- _ACTIVITY_
In the monster design thread, which creature does one poster name as their personal favorite?

- _TEXT EXCERPT_
+ + + + +

One thing that I don't love are alien monsters that are clearly just mammals/lizards/insects, etc. Like if you have a fuzzy quadruped with mammalian muscle and bone structures, that's just a dog.
I think you would enjoy All Tomorrows aliens or Lovecraft aliens, as they look completely out of this world(pun intended)
Eldritch horror is everywhere; you couldn't go through the 2010s without tripping over a Cthulhu or two, but I suppose it's because the designs work.
Cthulhu is overrated and there are creatures that have far more interesting designs, such as the Venusians from In the Walls of Eryx. A species of 7-foot-tall vaguely human bipedal pseudo-reptiles, although they look like reptiles, they have features that separates them from being true reptiles. This is an example of convergent evolution in fiction.

Or my personal favorite, the Mi-Go from The Whisperer in Darkness. An advanced species of space-flying crustacean-like, despite appearing as crustaceans. Their biology and physiology are more akin to fungi or plants, in addition to their bizzare biology is that their atoms vibrate differently from our understanding.

Another are the Old Ones from At the Mountains of Madness. another advanced species that a barrel-like body with a starfish-like head and five tentacles located at the base of their body for water and land lolocomotion. Possessing retractable tentacles for tool usage and two membronance wings for flying and swimming.

But the most bizzare Lovcraft alien is the titular Colour Out of Space, a mysterious species or anomaly existing as an indescribable color and can mutate and drain the life of organisms.


Those are fun ones! Makes me want to replay Bloodborne...


At 12/6/23 12:33 AM, Frontlined-Backend wrote:
At 12/5/23 06:06 PM, SporgyTheMenace wrote:
At 12/5/23 05:15 PM, Artcompany wrote: When the monsters are sexually dimorphic in ways that don't make sense. Why do the male dragons look normal but the female ones are bright pink with big long eyelashes and hearts everywhere? At least try to make it look like how real animals are sexually dimorphic instead of adding gender roles to literal animals. It looks so stupid and I don't understand why people keep doing it.

This one is more about intelligent monster races but it needs to be said. I despise it when the male monsters look cool and scary and the females just look like hot human women but green. It's so lazy and sexist.
Ah yes, that good classic fantasy monster trope, the biggest thing that bugs me about it is why do the female monsters in the species have breasts? Because what makes humans so special is because our women have permanent breasts. It gets especially confusing when it's reptilian-like or bird-like species.
How else are they going to get free advertising from porn artists?


Simple, you just have to do the ancient and sacred art of sucking dick.

Response to Monster design pet peeves 2023-12-06 22:06:32


At 12/5/23 11:14 PM, Artcompany wrote:
At 12/5/23 06:06 PM, SporgyTheMenace wrote:
At 12/5/23 05:15 PM, Artcompany wrote: When the monsters are sexually dimorphic in ways that don't make sense. Why do the male dragons look normal but the female ones are bright pink with big long eyelashes and hearts everywhere? At least try to make it look like how real animals are sexually dimorphic instead of adding gender roles to literal animals. It looks so stupid and I don't understand why people keep doing it.

This one is more about intelligent monster races but it needs to be said. I despise it when the male monsters look cool and scary and the females just look like hot human women but green. It's so lazy and sexist.
Ah yes, that good classic fantasy monster trope, the biggest thing that bugs me about it is why do the female monsters in the species have breasts? Because what makes humans so special is because our women have permanent breasts. It gets especially confusing when it's reptilian-like or bird-like species.
Omg non mammals having breasts pisses me so much it's unreal


The only way to explain this phenomenon is that their "pseudo-breasts", similar to the strange phenomenon of a pseudo-penis seen in some mammals, but this will also mean the males of the species would also have them. The reason why is... pffft I dunno, maybe the species would pretend to be the female of a mammal species to sneak in and steal the young to eat.

+ + + + +

- _GIVEN INFORMATION_
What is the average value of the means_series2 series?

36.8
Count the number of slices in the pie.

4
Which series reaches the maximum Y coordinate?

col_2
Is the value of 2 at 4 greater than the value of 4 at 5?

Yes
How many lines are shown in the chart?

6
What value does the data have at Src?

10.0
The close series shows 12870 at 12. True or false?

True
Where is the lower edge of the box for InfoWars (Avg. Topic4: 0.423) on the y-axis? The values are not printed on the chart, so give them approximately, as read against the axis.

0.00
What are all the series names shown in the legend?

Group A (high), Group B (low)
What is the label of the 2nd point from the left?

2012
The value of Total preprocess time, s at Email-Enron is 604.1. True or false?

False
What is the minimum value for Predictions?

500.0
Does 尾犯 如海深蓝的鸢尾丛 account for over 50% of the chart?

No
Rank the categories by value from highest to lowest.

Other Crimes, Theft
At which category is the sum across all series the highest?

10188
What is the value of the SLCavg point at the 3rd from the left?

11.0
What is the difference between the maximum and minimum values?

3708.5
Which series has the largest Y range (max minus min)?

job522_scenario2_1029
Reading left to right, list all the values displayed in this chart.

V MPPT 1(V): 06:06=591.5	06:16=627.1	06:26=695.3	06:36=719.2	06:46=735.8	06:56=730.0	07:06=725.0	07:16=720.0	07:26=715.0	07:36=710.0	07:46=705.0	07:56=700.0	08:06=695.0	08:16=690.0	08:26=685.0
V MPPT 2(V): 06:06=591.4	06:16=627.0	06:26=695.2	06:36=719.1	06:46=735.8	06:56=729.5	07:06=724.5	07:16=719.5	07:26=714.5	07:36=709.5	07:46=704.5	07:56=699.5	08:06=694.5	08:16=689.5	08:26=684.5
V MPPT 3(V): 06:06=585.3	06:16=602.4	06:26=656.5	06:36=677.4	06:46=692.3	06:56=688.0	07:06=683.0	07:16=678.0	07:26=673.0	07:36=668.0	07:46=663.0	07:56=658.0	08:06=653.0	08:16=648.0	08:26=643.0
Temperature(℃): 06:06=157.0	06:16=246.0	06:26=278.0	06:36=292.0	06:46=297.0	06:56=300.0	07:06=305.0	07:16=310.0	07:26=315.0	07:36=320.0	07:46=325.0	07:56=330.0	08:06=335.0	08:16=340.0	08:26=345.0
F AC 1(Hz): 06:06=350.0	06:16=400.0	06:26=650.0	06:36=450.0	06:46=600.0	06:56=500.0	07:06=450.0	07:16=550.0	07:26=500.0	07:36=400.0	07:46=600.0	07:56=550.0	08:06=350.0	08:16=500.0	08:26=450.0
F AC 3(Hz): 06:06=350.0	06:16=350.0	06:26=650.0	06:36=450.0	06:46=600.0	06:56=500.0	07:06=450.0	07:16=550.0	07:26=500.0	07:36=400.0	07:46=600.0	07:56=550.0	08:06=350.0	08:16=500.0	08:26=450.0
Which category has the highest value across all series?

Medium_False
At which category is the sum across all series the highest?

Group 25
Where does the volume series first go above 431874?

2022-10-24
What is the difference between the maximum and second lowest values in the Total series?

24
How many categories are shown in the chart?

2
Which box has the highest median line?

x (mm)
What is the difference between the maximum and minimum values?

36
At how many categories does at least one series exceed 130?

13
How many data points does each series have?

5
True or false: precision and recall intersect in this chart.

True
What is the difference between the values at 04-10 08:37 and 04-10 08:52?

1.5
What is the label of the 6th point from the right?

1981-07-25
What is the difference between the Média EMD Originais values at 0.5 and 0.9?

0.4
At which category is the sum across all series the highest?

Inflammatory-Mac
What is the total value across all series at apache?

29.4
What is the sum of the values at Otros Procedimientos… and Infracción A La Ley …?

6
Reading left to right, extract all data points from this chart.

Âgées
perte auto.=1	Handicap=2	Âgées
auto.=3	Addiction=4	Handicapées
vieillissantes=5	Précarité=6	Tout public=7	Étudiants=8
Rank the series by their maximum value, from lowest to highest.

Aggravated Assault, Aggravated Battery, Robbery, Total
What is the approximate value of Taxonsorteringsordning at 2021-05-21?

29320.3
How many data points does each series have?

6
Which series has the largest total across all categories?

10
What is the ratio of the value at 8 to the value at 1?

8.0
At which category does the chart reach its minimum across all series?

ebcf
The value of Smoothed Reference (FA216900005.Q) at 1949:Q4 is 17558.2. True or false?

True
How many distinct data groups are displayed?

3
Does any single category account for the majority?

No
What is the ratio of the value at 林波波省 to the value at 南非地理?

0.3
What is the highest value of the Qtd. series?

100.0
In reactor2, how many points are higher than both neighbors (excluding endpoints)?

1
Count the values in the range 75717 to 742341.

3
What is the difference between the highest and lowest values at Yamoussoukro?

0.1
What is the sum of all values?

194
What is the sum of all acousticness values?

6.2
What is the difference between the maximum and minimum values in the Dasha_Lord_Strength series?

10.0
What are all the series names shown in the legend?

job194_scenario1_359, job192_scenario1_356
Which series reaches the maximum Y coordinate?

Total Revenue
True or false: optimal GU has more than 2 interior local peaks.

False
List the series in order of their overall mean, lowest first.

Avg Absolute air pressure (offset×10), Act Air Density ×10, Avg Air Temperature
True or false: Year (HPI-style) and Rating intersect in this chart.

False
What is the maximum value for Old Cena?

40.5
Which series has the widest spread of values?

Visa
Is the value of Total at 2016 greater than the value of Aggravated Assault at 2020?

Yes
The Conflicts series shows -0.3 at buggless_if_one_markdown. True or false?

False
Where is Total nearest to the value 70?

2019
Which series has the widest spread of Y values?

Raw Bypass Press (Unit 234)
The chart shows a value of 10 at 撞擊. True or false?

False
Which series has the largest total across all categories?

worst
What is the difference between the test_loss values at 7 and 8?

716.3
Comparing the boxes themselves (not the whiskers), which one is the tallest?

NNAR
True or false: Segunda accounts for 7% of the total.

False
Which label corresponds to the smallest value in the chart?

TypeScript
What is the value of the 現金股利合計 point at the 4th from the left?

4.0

+ + + + +

- _ANSWER TO THIS TASK_
The Mi-Go from The Whisperer in Darkness.